Oruç Borcunun Olması Kişinin Tuttuğu Ramazan Orucunun Sevabını Etkiler mi?
Oruç borcunun olması kişinin tuttuğu ramazan orucunun sevabını etkiler mi? Dr. Öğr. Üyesi Ahmet Hamdi Yıldırım cevaplıyor.
Kazaya kalan oruçlarımızı ne zaman tutacağımız konusunda herhangi bir kısıtlama yoktur. Ancak, ölümün ne zaman geleceğini bilemediğimiz için, ilk fırsatta bu oruçları kaza etmemiz gerekir. Özellikle hanım kardeşlerimiz, ayın belli dönemlerinde oruç tutamadıkları için her sene Ramazan'dan biriken borçları olabilmektedir. Bu borçları, bir sonraki senenin Ramazan'ı gelmeden kaza etmeye özen göstermek gerekir.

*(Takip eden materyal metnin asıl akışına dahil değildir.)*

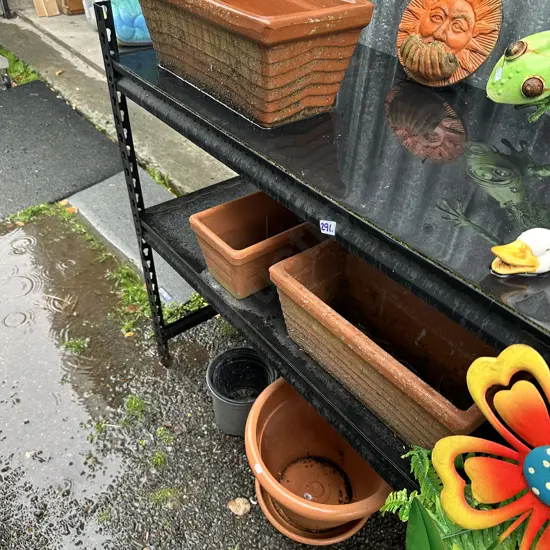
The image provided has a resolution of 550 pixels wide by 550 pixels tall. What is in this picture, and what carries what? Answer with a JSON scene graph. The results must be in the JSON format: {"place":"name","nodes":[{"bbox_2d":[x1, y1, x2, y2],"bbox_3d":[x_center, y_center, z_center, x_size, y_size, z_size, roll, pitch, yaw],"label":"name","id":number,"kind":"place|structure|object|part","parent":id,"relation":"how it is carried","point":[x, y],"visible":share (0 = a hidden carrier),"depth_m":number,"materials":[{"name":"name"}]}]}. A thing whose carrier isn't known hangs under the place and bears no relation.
{"place":"outdoors","nodes":[
{"label":"outdoors","id":0,"kind":"place"},
{"bbox_2d":[0,80,125,215],"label":"asphalt patch","id":1,"kind":"object","parent":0,"point":[92,132],"visible":0.96,"depth_m":2.86,"materials":[{"name":"grey asphalt"}]},
{"bbox_2d":[0,3,234,196],"label":"concrete pavement","id":2,"kind":"structure","parent":0,"point":[68,17],"materials":[{"name":"grey concrete"}]},
{"bbox_2d":[0,53,11,89],"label":"wheel","id":3,"kind":"object","parent":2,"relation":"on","point":[8,81],"visible":1,"depth_m":3.47,"materials":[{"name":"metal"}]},
{"bbox_2d":[0,0,13,18],"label":"pipe","id":4,"kind":"object","parent":2,"relation":"on","point":[5,8],"visible":0.98,"depth_m":4.88,"materials":[{"name":"black metal"}]},
{"bbox_2d":[0,46,39,85],"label":"grass patch","id":5,"kind":"object","parent":2,"relation":"on","point":[11,55],"visible":0.37,"depth_m":3.71,"materials":[{"name":"green plant"}]},
{"bbox_2d":[33,0,59,16],"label":"cardboard box","id":6,"kind":"object","parent":2,"relation":"on","point":[53,9],"visible":0.99,"depth_m":4.66,"materials":[{"name":"cardboard"}]},
{"bbox_2d":[58,0,85,14],"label":"cardboard box","id":7,"kind":"object","parent":2,"relation":"on","point":[68,1],"visible":0.9,"depth_m":4.70,"materials":[{"name":"brown cardboard"}]},
{"bbox_2d":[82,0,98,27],"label":"plastic container","id":8,"kind":"object","parent":2,"relation":"on","point":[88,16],"visible":0.26,"depth_m":3.99,"materials":[{"name":"plastic"}]},
{"bbox_2d":[110,0,151,45],"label":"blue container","id":9,"kind":"object","parent":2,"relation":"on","point":[126,37],"visible":0.59,"depth_m":2.51,"materials":[{"name":"blue"}]},
{"bbox_2d":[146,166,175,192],"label":"weed","id":10,"kind":"object","parent":2,"relation":"on","point":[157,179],"visible":0.37,"depth_m":2.60,"materials":[{"name":"green plant"}]},
{"bbox_2d":[0,210,412,549],"label":"wet pavement","id":11,"kind":"structure","parent":0,"point":[246,485],"materials":[{"name":"grey asphalt"}]},
{"bbox_2d":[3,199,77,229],"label":"grass patch","id":12,"kind":"object","parent":11,"relation":"on","point":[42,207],"visible":0.44,"depth_m":2.42,"materials":[{"name":"green plant"}]},
{"bbox_2d":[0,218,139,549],"label":"puddle","id":13,"kind":"object","parent":11,"relation":"on","point":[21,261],"visible":0.95,"materials":[{"name":"liquid"}]},
{"bbox_2d":[61,337,88,353],"bbox_3d":[-0.705,0.246,1.791,0.104,0.053,0.108,-29,49,-32],"label":"grass tuft","id":14,"kind":"object","parent":11,"relation":"on","point":[76,345],"visible":0.86,"depth_m":1.79,"materials":[{"name":"green plant"}]},
{"bbox_2d":[67,171,197,308],"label":"concrete slab","id":15,"kind":"structure","parent":11,"relation":"on","point":[128,252],"depth_m":2.32,"materials":[{"name":"grey concrete"}]},
{"bbox_2d":[121,394,145,423],"bbox_3d":[-0.450,0.419,1.616,0.114,0.053,0.146,-29,49,-32],"label":"grass tuft","id":16,"kind":"object","parent":11,"relation":"on","point":[139,404],"visible":0.83,"depth_m":1.61,"materials":[{"name":"green plant"}]},
{"bbox_2d":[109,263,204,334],"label":"grass patch","id":17,"kind":"object","parent":11,"relation":"on","point":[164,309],"visible":0.32,"depth_m":1.96,"materials":[{"name":"green plant"}]},
{"bbox_2d":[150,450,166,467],"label":"grass tuft","id":18,"kind":"object","parent":11,"relation":"on","point":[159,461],"visible":0.88,"depth_m":1.50,"materials":[{"name":"green plant"}]},
{"bbox_2d":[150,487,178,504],"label":"grass tuft","id":19,"kind":"object","parent":11,"relation":"on","point":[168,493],"visible":0.79,"depth_m":1.42,"materials":[{"name":"green plant"}]},
{"bbox_2d":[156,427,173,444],"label":"grass tuft","id":20,"kind":"object","parent":11,"relation":"on","point":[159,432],"visible":0.92,"depth_m":1.57,"materials":[{"name":"green plant"}]},
{"bbox_2d":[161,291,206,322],"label":"weed","id":21,"kind":"object","parent":11,"relation":"on","point":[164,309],"visible":0.34,"depth_m":1.95,"materials":[{"name":"green plant"}]},
{"bbox_2d":[227,497,250,515],"bbox_3d":[-0.097,0.620,1.373,0.059,0.029,0.063,-29,49,-32],"label":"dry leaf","id":22,"kind":"object","parent":11,"relation":"on","point":[237,509],"visible":0.98,"depth_m":1.37,"materials":[{"name":"beige"}]},
{"bbox_2d":[206,348,275,436],"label":"plant pot","id":23,"kind":"object","parent":11,"relation":"on","point":[257,392],"visible":0.87,"depth_m":1.54,"materials":[{"name":"plastic"}]},
{"bbox_2d":[255,476,367,545],"bbox_3d":[0.098,0.598,1.360,0.296,0.068,0.300,14,41,13],"label":"saucer","id":24,"kind":"object","parent":11,"relation":"on","point":[305,541],"visible":0.21,"depth_m":1.28,"materials":[{"name":"orange ceramic"}]},
{"bbox_2d":[245,376,391,531],"bbox_3d":[0.109,0.461,1.294,0.379,0.225,0.386,11,41,10],"label":"terracotta pot","id":25,"kind":"object","parent":24,"relation":"on","point":[276,408],"visible":0.83,"depth_m":1.28,"materials":[{"name":"orange ceramic"}]},
{"bbox_2d":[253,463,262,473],"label":"sticker","id":26,"kind":"object","parent":25,"relation":"attached to","point":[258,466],"visible":0.97,"depth_m":1.19,"materials":[{"name":"white paper"}]},
{"bbox_2d":[94,1,549,504],"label":"metal shelf","id":27,"kind":"object","parent":11,"relation":"on","point":[114,55],"visible":0.67,"depth_m":0.88,"materials":[{"name":"black metal"}]},
{"label":"upright","id":28,"kind":"part","parent":27,"relation":"part of","materials":[{"name":"black metal"}]},
{"bbox_2d":[189,190,315,298],"bbox_3d":[-0.026,-0.085,1.234,0.314,0.160,0.181,-29,49,-32],"label":"planter box","id":29,"kind":"object","parent":27,"relation":"on","point":[236,244],"visible":0.83,"depth_m":1.19,"materials":[{"name":"ceramic"}]},
{"bbox_2d":[136,0,376,126],"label":"planter","id":30,"kind":"object","parent":27,"relation":"on","point":[267,85],"visible":0.99,"depth_m":0.88,"materials":[{"name":"ceramic"}]},
{"bbox_2d":[319,219,335,235],"bbox_3d":[0.081,-0.073,0.787,0.034,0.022,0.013,23,44,23],"label":"sticker","id":31,"kind":"object","parent":27,"relation":"attached to","point":[329,232],"visible":0.99,"depth_m":0.78,"materials":[{"name":"white paper"}]},
{"bbox_2d":[268,240,497,447],"bbox_3d":[0.219,0.124,0.983,0.222,0.177,0.517,-29,49,-32],"label":"planter box","id":32,"kind":"object","parent":27,"relation":"on","point":[426,348],"visible":0.75,"depth_m":0.96,"materials":[{"name":"brown ceramic"}]},
{"bbox_2d":[395,0,503,85],"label":"sun ornament","id":33,"kind":"object","parent":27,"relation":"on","point":[405,53],"visible":1,"depth_m":0.98,"materials":[{"name":"orange ceramic"}]},
{"bbox_2d":[487,30,549,121],"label":"frog figurine","id":34,"kind":"object","parent":27,"relation":"on","point":[515,56],"visible":0.99,"depth_m":0.84,"materials":[{"name":"green"}]},
{"bbox_2d":[489,227,549,276],"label":"duck figurine","id":35,"kind":"object","parent":27,"relation":"on","point":[525,235],"visible":0.99,"depth_m":0.63,"materials":[{"name":"ceramic"}]},
{"bbox_2d":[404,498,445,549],"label":"green leaf","id":36,"kind":"object","parent":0,"point":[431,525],"visible":0.99,"depth_m":0.64,"materials":[{"name":"green plant"}]},
{"bbox_2d":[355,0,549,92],"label":"metal wall","id":37,"kind":"structure","parent":0,"point":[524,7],"depth_m":1.19,"materials":[{"name":"grey"}]},
{"bbox_2d":[378,445,543,549],"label":"fern","id":38,"kind":"object","parent":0,"point":[414,458],"visible":0.47,"depth_m":0.71,"materials":[{"name":"green plant"}]},
{"bbox_2d":[429,343,549,549],"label":"flower ornament","id":39,"kind":"object","parent":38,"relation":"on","point":[478,393],"visible":1,"depth_m":0.57,"materials":[{"name":"metal"}]}
]}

Bu noktada, üç aylar bizler için büyük bir fırsat sunuyor. Oruç borçlarımızı tamamlayarak, Ramazan-ı Şerif'e sıfır borçla girmek bir Müslümanın temel ilkesi olmalıdır. Hatta sadece oruç borçlarıyla sınırlı kalmayıp, Ramazan'a girerken tüm maddi ve manevi borçlarımızı sıfırlamaya gayret etmeliyiz.
Biliyorsunuz, Şaban ayının 15. gecesi, yani Berat gecesi, büyük faziletlerin olduğu bir gecedir. O gece, Cenab-ı Allah dünya semasına tecelli ederek, "Bağışlanma isteyen yok mu? Af dileyen yok mu? Ben onu bağışlayayım." buyurur. Ancak kin güden, kardeşiyle dargın olan kimseler bu bağışlanmadan mahrum kalır. Bu sebeple, maddi ve manevi hesaplarımızı gözden geçirerek, özellikle Ramazan'a yaklaşırken tüm haklarımızı ve sorumluluklarımızı yerine getirmeye çalışmalıyız.
Bu kapsamda, öncelikle oruç ve namaz borçlarımızı, ardından insanlarla olan haklarımızı ve hukukumuzu değerlendirmeliyiz. Şöyle bir nefis muhasebesi yaparak, kimin hakkına girdik, kime haksızlık ettik, kiminle bir meselemiz oldu bunları gözden geçirmeliyiz. Bir Müslüman nasıl ölmeden önce ahiret hazırlığını yapması gerekiyorsa, dünya işlerinde de aynı titizliği göstermelidir.
Bu çerçevede, borçlarımızı yazılı bir şekilde kayıt altına almak, varsa yemin kefaretleri, fidyeler ve diğer dini sorumluluklarımızı belirlemek de önemlidir. Ramazan'dan önce bunları sıfırlamak için elimizden geleni yapmalıyız. Orucun şu dönemde kaza edilmesi gerekir, aksi takdirde büyük bir günah olur gibi net bir hüküm bulunmasa da, üzerimizdeki borcu sebepsiz yere geciktirmenin doğru olmadığı açıktır.
Sonuç olarak, Ramazan-ı Şerif, bizler için yeni bir başlangıç mevsimidir. Oruç borçlarımızı tamamlayarak, gönül huzuruyla Ramazan'a girmek en uygun ve en doğru davranış olacaktır.